• [GOAL OF THE EXERCISE]: Reproduce the following data exactly, minus any images.

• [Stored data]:
_ _ _ _
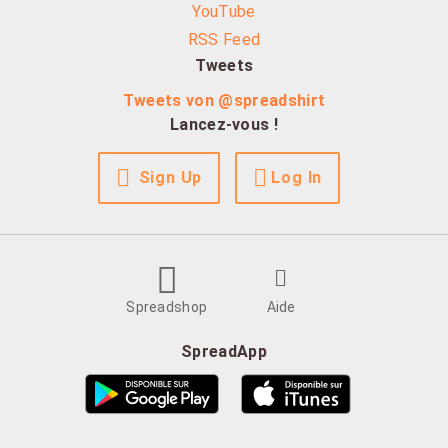
YouTube
RSS Feed
Tweets
Tweets von @spreadshirt
Lancez-vous !
Sign Up
Log In
Spreadshop
Aide
SpreadApp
_ _ _ _
• [REPLY]:
YouTube
RSS Feed
Tweets
Tweets von @spreadshirt
Lancez-vous !
Sign Up
Log In
Spreadshop
Aide
SpreadApp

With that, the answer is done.